Student workload requirements
|Description||Marks out of||Wtg (%)||Due Date||Notes|
|ASSIGNMENT 1||15||15||19 Aug 2013|
|ASSIGNMENT 2||15||15||16 Sep 2013|
|ASSIGNMENT 3||15||15||21 Oct 2013|
|2 HR RESTRICTED EXAMINATION||55||55||End S2||(see note 1)|
- Examination dates will be available during the Semester. Please refer to Examination timetable when published.
Important assessment information
It is the students' responsibility to attend and participate appropriately in all activities (such as lectures, tutorials, laboratories and practical work) scheduled for them, and to study all material provided to them or required to be accessed by them to maximise their chance of meeting the objectives of the course and to be informed of course-related activities and administration.
Requirements for students to complete each assessment item satisfactorily:
To satisfactorily complete an assessment item a student must achieve at least 50% of the marks or a grade of at least C-. Students do not have to satisfactorily complete each assessment item to be awarded a passing grade in this course. Refer to Statement 4 below for the requirements to receive a passing grade in this course.
Penalties for late submission of required work:
If students submit assignments after the due date without (prior) approval of the examiner then a penalty of 5% of the total marks gained by the student for the assignment may apply for each working day late up to ten working days at which time a mark of zero may be recorded. No assignments will be accepted after model answers have been posted.
Requirements for student to be awarded a passing grade in the course:
To be assured of receiving a passing grade a student must achieve at least 50% of the total weighted marks available for the course.
Method used to combine assessment results to attain final grade:
The final grades for students will be assigned on the basis of the aggregate of the weighted marks obtained for each of the summative assessment items in the course.
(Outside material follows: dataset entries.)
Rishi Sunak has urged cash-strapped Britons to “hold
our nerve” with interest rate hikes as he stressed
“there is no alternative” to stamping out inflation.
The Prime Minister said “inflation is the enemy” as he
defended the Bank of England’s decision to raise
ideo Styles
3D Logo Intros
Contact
Candidates are allowed access only to specific materials during a Restricted Examination. The only materials that candidates may use in the restricted examination for this course are: (non-electronic and free from material which could give the student an unfair advantage in the examination); calculators which cannot hold textual information (students must indicate on their examination paper the make and model of any calculator(s) they use during the examination). Students whose first language is not English, may, take an appropriate unmarked non-electronic translation dictionary (but not technical dictionary) into the examination. Dictionaries with any handwritten notes will not be permitted. Translation dictionaries will be subject to perusal and may be removed from the candidate's possession until appropriate disciplinary action is completed if found to contain material that could give the candidate an unfair advantage.
Examination period when Deferred/Supplementary examinations will be held:
Any Deferred or Supplementary examinations for this course will be held during the next examination period.
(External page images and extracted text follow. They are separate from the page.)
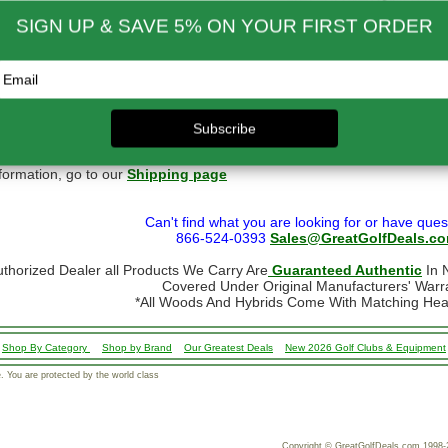
ernational Rates
to $79.99
$60.00
$300.00 - $650.00
$90.00
- $124.99
$70.00
$650.01 & up
$110.00
- $299.00
$80.00
ational orders may take up to 10 business days for delivery.
stoms, taxes and duty are responsibility of the purchaser
ational orders are normally sent via Fedex International or USPS Global Express Mail.
y Mail.
 shipping restrictions we cannot ship golf bags or other large/bulky items intern
formation, go to our
Shipping page
Can't find what you are looking for or have ques
866-524-0393
Sales@GreatGolfDeals.c
uthorized Dealer all Products We Carry Are
Guaranteed Authentic
In N
Covered Under Original Manufacturers' Warr
*All Woods And Hybrids Come With Matching He
Shop By Category
Shop by Brand
Our Greatest Deals
New 2026 Golf Clubs & Equipment
 You are protected by the world class
Copyright © GreatGolfDeals.com 1998-2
University Student Policies:
Students should read the USQ policies: Definitions, Assessment and Student Academic Misconduct to avoid actions which might contravene University policies and practices. These policies can be found at http://policy.usq.edu.au.
Students must retain a copy of each item submitted for assessment. If requested, students will be required to provide a copy of assignments submitted for assessment purposes. Such copies should be despatched to USQ within 24 hours of receipt of a request being made.
The due date for an assignment is the date by which a student must despatch the assignment to the USQ. The onus is on the student to provide proof of the despatch date, if requested by the Examiner. In accordance with University Policy, the Examiner may grant an extension of the due date of an assignment in extenuating circumstances.
The Faculty will normally only accept assessments that have been written, typed or printed on paper-based media. The Faculty will NOT accept submission of assignments by facsimile.